• _GIVEN PROBLEM_: Copy out the records below with every "common name" swapped for "vernacular name", leaving everything else unchanged.

• _RECORD LIST_:

===============

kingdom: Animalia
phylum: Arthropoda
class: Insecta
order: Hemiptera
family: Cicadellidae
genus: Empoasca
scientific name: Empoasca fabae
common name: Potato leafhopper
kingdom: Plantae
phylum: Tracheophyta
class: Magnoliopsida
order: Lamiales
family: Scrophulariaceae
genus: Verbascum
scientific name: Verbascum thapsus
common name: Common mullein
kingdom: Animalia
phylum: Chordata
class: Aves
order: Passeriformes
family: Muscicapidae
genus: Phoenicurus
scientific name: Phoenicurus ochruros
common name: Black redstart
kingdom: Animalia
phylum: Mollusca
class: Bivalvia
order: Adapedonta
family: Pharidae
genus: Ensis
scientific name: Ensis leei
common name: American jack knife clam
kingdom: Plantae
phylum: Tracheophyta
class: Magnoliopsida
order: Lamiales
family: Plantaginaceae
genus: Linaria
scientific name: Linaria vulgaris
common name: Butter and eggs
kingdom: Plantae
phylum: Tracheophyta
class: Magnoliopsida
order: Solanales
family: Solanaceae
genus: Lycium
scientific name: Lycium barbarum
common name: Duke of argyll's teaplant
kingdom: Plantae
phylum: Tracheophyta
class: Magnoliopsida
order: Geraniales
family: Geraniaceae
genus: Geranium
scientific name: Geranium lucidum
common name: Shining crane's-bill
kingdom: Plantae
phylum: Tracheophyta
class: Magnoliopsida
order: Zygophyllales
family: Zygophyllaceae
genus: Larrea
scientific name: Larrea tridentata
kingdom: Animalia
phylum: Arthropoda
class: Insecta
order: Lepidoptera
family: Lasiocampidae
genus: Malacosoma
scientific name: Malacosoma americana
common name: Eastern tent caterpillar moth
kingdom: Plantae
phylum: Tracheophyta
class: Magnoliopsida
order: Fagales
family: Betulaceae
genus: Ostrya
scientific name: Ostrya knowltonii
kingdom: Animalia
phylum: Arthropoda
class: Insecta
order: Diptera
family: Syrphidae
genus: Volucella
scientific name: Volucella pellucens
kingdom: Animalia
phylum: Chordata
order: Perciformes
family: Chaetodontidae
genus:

===============

• _OUTPUT OF THE TASK_:
kingdom: Animalia
phylum: Arthropoda
class: Insecta
order: Hemiptera
family: Cicadellidae
genus: Empoasca
scientific name: Empoasca fabae
vernacular name: Potato leafhopper
kingdom: Plantae
phylum: Tracheophyta
class: Magnoliopsida
order: Lamiales
family: Scrophulariaceae
genus: Verbascum
scientific name: Verbascum thapsus
vernacular name: Common mullein
kingdom: Animalia
phylum: Chordata
class: Aves
order: Passeriformes
family: Muscicapidae
genus: Phoenicurus
scientific name: Phoenicurus ochruros
vernacular name: Black redstart
kingdom: Animalia
phylum: Mollusca
class: Bivalvia
order: Adapedonta
family: Pharidae
genus: Ensis
scientific name: Ensis leei
vernacular name: American jack knife clam
kingdom: Plantae
phylum: Tracheophyta
class: Magnoliopsida
order: Lamiales
family: Plantaginaceae
genus: Linaria
scientific name: Linaria vulgaris
vernacular name: Butter and eggs
kingdom: Plantae
phylum: Tracheophyta
class: Magnoliopsida
order: Solanales
family: Solanaceae
genus: Lycium
scientific name: Lycium barbarum
vernacular name: Duke of argyll's teaplant
kingdom: Plantae
phylum: Tracheophyta
class: Magnoliopsida
order: Geraniales
family: Geraniaceae
genus: Geranium
scientific name: Geranium lucidum
vernacular name: Shining crane's-bill
kingdom: Plantae
phylum: Tracheophyta
class: Magnoliopsida
order: Zygophyllales
family: Zygophyllaceae
genus: Larrea
scientific name: Larrea tridentata
kingdom: Animalia
phylum: Arthropoda
class: Insecta
order: Lepidoptera
family: Lasiocampidae
genus: Malacosoma
scientific name: Malacosoma americana
vernacular name: Eastern tent caterpillar moth
kingdom: Plantae
phylum: Tracheophyta
class: Magnoliopsida
order: Fagales
family: Betulaceae
genus: Ostrya
scientific name: Ostrya knowltonii
kingdom: Animalia
phylum: Arthropoda
class: Insecta
order: Diptera
family: Syrphidae
genus: Volucella
scientific name: Volucella pellucens
kingdom: Animalia
phylum: Chordata
order: Perciformes
family: Chaetodontidae
genus:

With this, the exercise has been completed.